*ABOUT THIS EXERCISE*:
Please transcribe exactly, and only, the lines of the data below between the line holding "micrograph exhibits immunohistochemical" and the line holding "expression by IHC", inclusive.

-- Opening Marker --

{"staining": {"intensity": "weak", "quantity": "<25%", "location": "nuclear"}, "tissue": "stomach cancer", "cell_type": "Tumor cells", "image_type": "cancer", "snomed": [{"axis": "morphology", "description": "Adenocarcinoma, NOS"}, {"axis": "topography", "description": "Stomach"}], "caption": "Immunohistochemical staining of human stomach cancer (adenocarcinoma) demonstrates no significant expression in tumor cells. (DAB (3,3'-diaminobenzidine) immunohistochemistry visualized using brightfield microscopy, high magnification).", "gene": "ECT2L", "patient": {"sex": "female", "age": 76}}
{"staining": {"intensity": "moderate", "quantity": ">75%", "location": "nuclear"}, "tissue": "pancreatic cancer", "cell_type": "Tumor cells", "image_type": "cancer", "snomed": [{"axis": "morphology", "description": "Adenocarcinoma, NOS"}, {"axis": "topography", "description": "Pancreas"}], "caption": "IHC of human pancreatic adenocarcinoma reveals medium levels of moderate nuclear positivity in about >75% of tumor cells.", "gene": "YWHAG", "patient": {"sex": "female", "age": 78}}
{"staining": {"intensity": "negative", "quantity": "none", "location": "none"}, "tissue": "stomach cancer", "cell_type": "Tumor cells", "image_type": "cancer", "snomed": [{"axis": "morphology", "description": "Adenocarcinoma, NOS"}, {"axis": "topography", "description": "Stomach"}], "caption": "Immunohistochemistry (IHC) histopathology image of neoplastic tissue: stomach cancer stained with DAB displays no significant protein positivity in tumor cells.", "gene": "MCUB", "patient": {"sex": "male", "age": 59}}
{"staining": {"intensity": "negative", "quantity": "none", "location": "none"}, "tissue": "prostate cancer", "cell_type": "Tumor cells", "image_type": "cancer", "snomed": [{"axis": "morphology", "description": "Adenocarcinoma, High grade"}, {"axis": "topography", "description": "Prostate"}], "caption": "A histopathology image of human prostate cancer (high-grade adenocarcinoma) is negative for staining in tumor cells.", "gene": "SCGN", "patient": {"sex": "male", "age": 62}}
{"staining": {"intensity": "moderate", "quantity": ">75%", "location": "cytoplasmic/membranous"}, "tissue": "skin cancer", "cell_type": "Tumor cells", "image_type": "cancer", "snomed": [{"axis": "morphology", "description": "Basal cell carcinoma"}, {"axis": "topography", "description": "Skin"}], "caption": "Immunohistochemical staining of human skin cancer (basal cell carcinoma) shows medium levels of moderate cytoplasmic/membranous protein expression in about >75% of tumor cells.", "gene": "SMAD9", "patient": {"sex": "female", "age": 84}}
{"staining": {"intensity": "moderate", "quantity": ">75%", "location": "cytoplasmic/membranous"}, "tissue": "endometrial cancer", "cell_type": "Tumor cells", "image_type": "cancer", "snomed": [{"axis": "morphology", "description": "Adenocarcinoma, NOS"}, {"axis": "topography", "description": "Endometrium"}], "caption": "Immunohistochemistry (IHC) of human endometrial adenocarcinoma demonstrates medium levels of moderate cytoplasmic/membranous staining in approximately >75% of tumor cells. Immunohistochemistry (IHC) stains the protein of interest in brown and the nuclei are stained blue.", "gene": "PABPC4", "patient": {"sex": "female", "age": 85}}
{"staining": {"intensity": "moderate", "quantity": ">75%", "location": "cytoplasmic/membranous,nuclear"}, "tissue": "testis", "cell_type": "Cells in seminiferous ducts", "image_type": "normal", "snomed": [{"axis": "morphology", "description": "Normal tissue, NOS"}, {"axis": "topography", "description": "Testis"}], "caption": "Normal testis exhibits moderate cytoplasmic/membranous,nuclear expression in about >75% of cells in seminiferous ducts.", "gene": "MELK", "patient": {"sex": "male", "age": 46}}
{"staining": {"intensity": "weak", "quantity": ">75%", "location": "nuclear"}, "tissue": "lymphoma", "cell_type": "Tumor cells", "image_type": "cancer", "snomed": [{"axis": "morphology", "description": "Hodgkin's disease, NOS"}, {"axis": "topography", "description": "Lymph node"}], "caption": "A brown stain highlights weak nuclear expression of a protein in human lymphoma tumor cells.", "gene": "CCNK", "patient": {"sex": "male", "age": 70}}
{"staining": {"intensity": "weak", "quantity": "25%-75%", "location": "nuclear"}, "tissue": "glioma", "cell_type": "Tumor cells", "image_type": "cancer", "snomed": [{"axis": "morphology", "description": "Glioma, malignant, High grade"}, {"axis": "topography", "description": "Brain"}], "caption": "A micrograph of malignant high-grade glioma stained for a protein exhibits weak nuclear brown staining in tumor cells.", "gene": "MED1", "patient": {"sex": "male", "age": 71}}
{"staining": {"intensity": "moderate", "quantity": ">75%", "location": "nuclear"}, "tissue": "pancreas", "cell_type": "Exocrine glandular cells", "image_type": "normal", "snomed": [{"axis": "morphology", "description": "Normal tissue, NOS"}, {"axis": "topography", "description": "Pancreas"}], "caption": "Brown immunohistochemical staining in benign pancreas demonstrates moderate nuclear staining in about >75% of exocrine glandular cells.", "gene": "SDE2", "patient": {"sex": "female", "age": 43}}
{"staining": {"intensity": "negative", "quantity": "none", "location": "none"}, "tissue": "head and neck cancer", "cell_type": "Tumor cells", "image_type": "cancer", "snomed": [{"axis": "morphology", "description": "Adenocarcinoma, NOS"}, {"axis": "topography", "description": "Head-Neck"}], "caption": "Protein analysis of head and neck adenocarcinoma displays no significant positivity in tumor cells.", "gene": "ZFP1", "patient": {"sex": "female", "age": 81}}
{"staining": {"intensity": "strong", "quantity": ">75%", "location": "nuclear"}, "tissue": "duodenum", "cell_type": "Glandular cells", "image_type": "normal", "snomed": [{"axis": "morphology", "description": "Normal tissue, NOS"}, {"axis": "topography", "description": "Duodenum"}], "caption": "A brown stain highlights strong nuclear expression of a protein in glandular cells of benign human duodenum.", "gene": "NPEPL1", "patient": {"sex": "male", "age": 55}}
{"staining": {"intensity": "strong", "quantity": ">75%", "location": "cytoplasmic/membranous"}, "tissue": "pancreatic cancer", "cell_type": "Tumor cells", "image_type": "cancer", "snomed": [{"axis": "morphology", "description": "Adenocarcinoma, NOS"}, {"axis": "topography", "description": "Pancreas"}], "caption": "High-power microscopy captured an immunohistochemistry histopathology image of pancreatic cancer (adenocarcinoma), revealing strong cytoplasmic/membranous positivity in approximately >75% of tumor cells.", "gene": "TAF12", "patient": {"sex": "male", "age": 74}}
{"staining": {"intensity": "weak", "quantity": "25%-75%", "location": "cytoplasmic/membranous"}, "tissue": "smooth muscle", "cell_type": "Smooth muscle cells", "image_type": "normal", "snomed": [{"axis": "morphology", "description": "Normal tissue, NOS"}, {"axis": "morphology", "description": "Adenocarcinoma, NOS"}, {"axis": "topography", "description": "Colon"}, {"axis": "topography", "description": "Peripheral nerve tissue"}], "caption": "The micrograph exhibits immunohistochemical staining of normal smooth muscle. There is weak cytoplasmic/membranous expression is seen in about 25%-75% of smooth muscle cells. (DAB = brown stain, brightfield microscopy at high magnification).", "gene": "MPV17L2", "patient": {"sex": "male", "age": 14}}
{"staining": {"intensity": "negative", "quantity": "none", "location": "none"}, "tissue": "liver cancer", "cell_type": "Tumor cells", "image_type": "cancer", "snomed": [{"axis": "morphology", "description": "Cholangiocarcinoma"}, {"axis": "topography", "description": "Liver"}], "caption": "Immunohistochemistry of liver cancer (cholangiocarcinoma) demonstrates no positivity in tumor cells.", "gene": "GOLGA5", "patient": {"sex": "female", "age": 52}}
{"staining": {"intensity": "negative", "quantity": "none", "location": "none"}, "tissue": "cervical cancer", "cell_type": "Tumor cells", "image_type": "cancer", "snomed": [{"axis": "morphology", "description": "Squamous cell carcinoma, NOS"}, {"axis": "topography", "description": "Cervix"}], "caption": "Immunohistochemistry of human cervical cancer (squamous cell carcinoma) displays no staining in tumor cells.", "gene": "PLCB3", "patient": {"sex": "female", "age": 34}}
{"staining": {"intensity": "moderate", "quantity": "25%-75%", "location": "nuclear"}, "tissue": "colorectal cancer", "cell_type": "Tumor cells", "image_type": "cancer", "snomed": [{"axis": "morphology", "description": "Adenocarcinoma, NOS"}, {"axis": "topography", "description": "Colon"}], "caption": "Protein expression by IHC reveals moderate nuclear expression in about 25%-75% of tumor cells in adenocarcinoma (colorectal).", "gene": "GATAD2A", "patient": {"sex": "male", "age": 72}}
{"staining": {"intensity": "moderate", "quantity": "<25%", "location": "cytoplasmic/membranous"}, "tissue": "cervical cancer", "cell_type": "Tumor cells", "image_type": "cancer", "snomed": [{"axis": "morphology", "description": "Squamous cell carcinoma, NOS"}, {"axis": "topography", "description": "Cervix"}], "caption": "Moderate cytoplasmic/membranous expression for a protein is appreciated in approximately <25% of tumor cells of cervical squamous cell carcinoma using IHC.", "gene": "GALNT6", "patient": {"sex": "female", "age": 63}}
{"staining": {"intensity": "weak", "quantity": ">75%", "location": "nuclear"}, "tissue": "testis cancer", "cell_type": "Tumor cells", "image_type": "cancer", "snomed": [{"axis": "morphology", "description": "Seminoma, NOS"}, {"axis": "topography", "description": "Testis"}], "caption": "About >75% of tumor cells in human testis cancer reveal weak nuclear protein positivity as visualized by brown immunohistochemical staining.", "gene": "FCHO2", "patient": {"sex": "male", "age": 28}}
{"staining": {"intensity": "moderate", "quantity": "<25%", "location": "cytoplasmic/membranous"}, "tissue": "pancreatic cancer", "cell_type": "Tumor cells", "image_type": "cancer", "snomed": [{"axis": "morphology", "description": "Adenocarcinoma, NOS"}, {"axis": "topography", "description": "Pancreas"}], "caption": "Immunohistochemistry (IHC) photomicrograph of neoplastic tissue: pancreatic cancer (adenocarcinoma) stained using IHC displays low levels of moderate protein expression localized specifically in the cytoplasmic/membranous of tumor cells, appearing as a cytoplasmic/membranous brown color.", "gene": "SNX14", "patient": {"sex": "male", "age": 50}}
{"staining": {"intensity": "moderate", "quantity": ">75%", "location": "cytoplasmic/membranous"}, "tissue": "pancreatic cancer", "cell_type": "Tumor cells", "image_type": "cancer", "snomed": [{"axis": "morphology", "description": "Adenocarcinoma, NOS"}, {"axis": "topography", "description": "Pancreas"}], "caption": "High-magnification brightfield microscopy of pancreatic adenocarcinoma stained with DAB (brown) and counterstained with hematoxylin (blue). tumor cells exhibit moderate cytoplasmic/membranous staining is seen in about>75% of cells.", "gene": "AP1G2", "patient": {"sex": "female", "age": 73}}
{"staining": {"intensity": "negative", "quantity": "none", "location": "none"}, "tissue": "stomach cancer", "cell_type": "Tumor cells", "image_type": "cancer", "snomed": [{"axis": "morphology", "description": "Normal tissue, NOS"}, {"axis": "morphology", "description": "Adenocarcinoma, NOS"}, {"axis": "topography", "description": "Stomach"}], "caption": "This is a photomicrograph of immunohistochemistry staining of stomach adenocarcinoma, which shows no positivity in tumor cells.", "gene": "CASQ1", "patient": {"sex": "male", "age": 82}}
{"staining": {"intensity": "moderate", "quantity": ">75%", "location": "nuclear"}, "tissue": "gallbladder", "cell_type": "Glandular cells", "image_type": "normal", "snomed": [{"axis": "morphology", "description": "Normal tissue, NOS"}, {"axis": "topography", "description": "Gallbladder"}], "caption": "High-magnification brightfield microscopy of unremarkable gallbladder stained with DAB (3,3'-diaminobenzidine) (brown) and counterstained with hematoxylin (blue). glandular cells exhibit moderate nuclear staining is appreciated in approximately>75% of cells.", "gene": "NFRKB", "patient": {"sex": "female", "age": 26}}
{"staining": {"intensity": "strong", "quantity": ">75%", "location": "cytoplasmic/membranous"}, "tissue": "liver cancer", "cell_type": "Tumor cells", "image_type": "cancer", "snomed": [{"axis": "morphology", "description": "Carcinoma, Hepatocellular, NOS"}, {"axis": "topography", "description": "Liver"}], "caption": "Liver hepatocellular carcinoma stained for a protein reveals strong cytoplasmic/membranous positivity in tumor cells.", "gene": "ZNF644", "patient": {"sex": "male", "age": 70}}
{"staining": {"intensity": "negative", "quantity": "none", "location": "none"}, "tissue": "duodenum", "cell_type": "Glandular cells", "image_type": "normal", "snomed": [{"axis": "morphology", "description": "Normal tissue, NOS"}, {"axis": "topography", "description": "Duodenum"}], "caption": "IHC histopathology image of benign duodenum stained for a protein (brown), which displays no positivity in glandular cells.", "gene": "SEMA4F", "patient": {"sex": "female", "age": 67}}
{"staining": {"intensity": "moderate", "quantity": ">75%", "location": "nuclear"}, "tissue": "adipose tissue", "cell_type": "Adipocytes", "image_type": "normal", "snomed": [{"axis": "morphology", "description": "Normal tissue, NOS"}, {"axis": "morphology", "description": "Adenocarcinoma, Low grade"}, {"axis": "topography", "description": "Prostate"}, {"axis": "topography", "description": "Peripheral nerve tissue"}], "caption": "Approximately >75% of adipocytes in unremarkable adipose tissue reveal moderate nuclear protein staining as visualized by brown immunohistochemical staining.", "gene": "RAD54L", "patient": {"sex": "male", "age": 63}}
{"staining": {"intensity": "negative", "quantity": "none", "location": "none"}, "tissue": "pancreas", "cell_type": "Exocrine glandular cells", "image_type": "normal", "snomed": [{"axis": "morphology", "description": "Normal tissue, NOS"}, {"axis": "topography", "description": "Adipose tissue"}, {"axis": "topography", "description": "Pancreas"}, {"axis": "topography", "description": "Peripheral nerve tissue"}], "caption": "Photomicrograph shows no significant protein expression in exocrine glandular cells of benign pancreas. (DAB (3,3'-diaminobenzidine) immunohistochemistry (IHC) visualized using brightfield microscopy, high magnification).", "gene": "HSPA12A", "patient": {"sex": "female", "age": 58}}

-- Closing Marker --

*SOLUTION FOR THIS PROBLEM*:
{"staining": {"intensity": "weak", "quantity": "25%-75%", "location": "cytoplasmic/membranous"}, "tissue": "smooth muscle", "cell_type": "Smooth muscle cells", "image_type": "normal", "snomed": [{"axis": "morphology", "description": "Normal tissue, NOS"}, {"axis": "morphology", "description": "Adenocarcinoma, NOS"}, {"axis": "topography", "description": "Colon"}, {"axis": "topography", "description": "Peripheral nerve tissue"}], "caption": "The micrograph exhibits immunohistochemical staining of normal smooth muscle. There is weak cytoplasmic/membranous expression is seen in about 25%-75% of smooth muscle cells. (DAB = brown stain, brightfield microscopy at high magnification).", "gene": "MPV17L2", "patient": {"sex": "male", "age": 14}}
{"staining": {"intensity": "negative", "quantity": "none", "location": "none"}, "tissue": "liver cancer", "cell_type": "Tumor cells", "image_type": "cancer", "snomed": [{"axis": "morphology", "description": "Cholangiocarcinoma"}, {"axis": "topography", "description": "Liver"}], "caption": "Immunohistochemistry of liver cancer (cholangiocarcinoma) demonstrates no positivity in tumor cells.", "gene": "GOLGA5", "patient": {"sex": "female", "age": 52}}
{"staining": {"intensity": "negative", "quantity": "none", "location": "none"}, "tissue": "cervical cancer", "cell_type": "Tumor cells", "image_type": "cancer", "snomed": [{"axis": "morphology", "description": "Squamous cell carcinoma, NOS"}, {"axis": "topography", "description": "Cervix"}], "caption": "Immunohistochemistry of human cervical cancer (squamous cell carcinoma) displays no staining in tumor cells.", "gene": "PLCB3", "patient": {"sex": "female", "age": 34}}
{"staining": {"intensity": "moderate", "quantity": "25%-75%", "location": "nuclear"}, "tissue": "colorectal cancer", "cell_type": "Tumor cells", "image_type": "cancer", "snomed": [{"axis": "morphology", "description": "Adenocarcinoma, NOS"}, {"axis": "topography", "description": "Colon"}], "caption": "Protein expression by IHC reveals moderate nuclear expression in about 25%-75% of tumor cells in adenocarcinoma (colorectal).", "gene": "GATAD2A", "patient": {"sex": "male", "age": 72}}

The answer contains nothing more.